Selecting an Accelerator Device before calling MPI_Init
=======================================================

A common problem when using accelerators arises when selecting which
GPU should be used by an MPI process. The decision is often based by
the rank of that process in ``MPI_COMM_WORLD``. The rank of a process
can however only be retrieved after the MPI library has correctly
initialized. On the other hand, the accelerator resources initialized
during ``MPI_Init`` can have some associations with the `current`
device, which will be the default device used by a particular
eco-system if not set to a different value.
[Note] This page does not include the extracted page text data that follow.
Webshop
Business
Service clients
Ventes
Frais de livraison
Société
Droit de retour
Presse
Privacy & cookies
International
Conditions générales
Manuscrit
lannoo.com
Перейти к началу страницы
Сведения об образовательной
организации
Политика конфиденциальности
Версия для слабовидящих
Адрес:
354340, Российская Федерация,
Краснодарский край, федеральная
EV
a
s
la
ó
To circumvent this circular problem, applications are encouraged to
make use of the environment variable ``OMPI_COMM_WORLD_LOCAL_RANK``
that is set by Open MPI at launch time and can be retrieved before
``MPI_Init``. An example code sample using the HIP programming model
looks as follows:

.. code-block:: c

   int num_devices;
   hipGetDeviceCount(&num_devices);
   assert (num_devices > 0);

   char* ompi_local_rank = getenv("OMPI_COMM_WORLD_LOCAL_RANK");
   if (nullptr != ompi_local_rank) {
	hipSetDevice(atoi(ompi_local_rank) % num_devices);
   }

   MPI_Init (&argc, &argv);
   ...


.. note:: Open MPI currently assumes that an MPI processes is using a
          single accelerator device. Certain software stacks might be
          able to support multiple GPUs per rank.